The Phantom Vietnam War: An F-4 Pilot’s Combat over Laos
By David R. “Buff” Honodel
A “small-town boy from the farm country of southern Pennsylvania,” David R. Honodel’s describes service during the Vietnam War as “an amazingly lonely experience.” As a US Air Force fighter pilot, “Buff” Honodel flew the McDonnell Douglas F-4D Phantom II from Udorn Air Base in Thailand. But his missions seldom carried him into Vietnamese air space. Instead he flew bombing missions in Laos, striking targets along the Ho Chi Minh trail.
While no two Americans experienced the same war, Honodel does more than add his voice to the volumes of memoirs written by Vietnam War veterans. He also sheds light on a lesser known facet to the air war. The CIA was widely involved in operations in Laos. Many details of American involvement in Laos, however, were not available until long after the war’s end. In The Phantom Vietnam War we get a first hand account of what USAF involvement looked like.
We also get a taste for the frustrations felt by men who were told by the military and government that they were not part of the war, which led to the denial of combat pay.
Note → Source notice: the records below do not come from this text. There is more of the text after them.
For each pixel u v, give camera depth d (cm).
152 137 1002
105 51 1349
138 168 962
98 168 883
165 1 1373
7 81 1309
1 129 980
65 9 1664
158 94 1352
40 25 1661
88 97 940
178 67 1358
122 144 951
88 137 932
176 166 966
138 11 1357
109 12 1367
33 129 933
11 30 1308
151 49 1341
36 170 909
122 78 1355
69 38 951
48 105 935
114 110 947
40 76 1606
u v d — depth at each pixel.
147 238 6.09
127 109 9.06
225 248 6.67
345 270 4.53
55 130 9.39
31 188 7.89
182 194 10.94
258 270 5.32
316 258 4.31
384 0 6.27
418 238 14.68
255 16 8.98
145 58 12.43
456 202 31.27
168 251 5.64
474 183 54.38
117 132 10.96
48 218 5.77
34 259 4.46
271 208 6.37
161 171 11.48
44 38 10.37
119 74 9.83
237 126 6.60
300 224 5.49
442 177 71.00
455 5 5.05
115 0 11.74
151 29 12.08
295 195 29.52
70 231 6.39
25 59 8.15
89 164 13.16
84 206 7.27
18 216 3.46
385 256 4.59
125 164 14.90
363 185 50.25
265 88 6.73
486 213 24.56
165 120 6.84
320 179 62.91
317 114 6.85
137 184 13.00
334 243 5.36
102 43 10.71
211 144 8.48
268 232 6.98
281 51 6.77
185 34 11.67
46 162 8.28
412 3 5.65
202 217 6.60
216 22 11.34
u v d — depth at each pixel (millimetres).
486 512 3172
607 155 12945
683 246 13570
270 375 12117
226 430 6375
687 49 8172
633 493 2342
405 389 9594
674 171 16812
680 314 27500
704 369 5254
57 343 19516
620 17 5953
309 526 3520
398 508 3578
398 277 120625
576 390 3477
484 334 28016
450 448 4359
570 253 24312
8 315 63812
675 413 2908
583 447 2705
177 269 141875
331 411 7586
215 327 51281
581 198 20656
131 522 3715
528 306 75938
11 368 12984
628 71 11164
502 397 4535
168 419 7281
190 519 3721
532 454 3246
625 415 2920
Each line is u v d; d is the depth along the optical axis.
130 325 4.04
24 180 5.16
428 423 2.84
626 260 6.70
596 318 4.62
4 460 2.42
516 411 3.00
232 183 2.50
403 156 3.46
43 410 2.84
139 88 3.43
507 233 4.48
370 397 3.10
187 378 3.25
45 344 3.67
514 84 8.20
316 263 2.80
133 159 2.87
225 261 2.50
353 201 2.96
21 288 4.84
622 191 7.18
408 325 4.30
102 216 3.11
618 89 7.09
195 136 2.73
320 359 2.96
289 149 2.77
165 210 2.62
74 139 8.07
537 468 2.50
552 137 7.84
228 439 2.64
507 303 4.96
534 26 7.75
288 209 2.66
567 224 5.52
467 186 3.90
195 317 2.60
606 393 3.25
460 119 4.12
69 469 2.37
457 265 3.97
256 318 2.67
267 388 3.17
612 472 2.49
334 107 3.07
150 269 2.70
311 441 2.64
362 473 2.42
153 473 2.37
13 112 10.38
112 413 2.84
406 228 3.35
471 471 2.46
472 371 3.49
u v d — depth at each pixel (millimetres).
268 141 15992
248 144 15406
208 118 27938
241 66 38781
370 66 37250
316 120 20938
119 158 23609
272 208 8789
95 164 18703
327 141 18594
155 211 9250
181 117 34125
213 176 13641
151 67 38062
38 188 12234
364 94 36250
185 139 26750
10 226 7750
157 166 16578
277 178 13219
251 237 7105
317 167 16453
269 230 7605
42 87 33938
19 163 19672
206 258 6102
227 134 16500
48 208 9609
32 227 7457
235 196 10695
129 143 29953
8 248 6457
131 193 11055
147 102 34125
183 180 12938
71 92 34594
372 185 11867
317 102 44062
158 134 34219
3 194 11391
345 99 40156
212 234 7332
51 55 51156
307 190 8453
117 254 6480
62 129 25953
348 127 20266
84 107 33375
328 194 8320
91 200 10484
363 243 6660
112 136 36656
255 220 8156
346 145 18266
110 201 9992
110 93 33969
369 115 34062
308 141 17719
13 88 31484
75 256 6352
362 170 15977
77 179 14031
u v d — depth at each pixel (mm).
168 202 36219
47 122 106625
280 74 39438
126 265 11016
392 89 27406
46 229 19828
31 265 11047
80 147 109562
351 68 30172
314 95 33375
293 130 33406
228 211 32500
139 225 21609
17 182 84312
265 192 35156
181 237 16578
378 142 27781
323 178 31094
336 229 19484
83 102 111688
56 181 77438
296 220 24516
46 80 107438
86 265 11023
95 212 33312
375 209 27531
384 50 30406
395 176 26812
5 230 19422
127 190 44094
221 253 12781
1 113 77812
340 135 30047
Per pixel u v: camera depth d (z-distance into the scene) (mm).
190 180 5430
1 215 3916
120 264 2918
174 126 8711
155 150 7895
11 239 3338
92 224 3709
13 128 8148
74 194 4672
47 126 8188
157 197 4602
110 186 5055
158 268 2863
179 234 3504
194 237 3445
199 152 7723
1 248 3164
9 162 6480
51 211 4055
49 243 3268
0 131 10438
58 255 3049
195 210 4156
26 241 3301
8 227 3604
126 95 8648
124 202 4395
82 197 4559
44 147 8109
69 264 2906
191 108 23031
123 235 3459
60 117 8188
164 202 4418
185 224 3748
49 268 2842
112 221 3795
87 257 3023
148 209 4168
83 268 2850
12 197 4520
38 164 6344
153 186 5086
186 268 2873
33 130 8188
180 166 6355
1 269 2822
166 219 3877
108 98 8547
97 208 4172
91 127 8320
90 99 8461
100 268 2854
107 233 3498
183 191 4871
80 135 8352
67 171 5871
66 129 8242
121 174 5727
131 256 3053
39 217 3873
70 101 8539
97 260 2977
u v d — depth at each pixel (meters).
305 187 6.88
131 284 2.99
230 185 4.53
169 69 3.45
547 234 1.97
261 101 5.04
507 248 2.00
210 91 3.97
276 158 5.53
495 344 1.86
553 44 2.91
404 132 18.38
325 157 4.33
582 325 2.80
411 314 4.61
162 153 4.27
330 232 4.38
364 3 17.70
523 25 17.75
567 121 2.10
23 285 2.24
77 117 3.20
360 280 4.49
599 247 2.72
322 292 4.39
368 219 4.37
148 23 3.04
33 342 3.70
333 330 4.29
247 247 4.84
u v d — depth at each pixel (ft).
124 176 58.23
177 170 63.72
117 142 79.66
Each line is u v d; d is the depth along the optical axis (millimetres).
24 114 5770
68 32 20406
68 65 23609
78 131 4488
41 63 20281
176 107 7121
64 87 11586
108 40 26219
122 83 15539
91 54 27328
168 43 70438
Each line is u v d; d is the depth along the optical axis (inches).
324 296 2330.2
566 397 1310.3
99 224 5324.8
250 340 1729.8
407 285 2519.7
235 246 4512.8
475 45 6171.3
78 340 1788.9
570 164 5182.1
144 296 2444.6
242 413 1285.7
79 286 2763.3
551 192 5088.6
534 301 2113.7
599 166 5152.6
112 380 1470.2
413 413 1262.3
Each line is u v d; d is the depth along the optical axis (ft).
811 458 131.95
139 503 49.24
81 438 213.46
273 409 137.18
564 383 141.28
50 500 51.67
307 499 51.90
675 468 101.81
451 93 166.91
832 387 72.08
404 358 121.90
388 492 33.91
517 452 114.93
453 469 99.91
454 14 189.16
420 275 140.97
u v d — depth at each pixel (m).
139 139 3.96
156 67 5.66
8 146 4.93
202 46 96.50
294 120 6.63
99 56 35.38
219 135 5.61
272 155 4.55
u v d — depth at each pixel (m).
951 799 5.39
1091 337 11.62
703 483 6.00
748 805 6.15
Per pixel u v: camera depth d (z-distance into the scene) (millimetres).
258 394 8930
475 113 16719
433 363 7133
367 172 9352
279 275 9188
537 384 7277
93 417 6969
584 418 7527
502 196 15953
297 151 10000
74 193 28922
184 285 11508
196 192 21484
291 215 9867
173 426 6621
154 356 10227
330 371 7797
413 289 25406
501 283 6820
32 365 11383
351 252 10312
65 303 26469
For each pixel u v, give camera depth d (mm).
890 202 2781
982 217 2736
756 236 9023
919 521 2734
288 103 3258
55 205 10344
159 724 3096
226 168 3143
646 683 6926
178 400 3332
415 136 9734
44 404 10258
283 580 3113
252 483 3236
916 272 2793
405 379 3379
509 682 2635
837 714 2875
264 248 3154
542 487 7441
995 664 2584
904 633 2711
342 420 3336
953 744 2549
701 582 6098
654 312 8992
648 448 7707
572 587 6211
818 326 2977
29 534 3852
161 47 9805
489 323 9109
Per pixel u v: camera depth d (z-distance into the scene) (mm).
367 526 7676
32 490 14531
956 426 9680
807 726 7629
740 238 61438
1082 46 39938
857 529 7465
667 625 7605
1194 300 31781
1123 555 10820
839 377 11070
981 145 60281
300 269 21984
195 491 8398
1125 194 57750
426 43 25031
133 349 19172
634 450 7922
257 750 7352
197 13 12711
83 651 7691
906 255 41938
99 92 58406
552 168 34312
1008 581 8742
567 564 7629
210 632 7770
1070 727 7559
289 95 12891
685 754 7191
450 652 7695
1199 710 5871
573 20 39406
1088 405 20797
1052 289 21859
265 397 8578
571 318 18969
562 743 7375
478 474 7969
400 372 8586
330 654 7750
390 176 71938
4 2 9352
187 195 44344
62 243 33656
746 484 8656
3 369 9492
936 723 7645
Honodel’s unit worked around this by flying missions over South Vietnam once a month, dropping ordnance in free fire zones. These “Combat Sky Spot” missions are illustrative of the disconnect of air war participants from the civilian casualties they inflicted. Though Honodel offers insight periodically throughout his memoir, gained through years following his tour, there are also critical points in which such insight is blatantly missing. His recollection and description of Sky Spot missions is one such area. (In the epilogue, he briefly mentions the UXO efforts in Laos and Vietnam, but there is no connection with himself and his own actions during the war.)
Honodel is writing about his war as it happened nearly 50 years ago, and it seems long over, but the fact of the matter is that the United States is still not finished reckoning with the events and implications of Vietnam. Many veterans embody this ongoing struggle and Honodel is no exception. He demands understanding and sympathy from civilians without taking the time to understand them. While this is a very human trait, it does become tiresome to see again and again from numerous veterans decades after the war's end; Honodel's frustration in the context of his experiences as a young man comes across as genuine, but needs to be balanced with presentation of his personal growth since.
Overall, Honodel presents us with a well written account that was very hard to put down. As someone with no military experience and no technical knowledge of aircraft, his descriptions were easy to follow and engaging. Honodel is very adept at bringing his story to life. This is Top Gun in book form.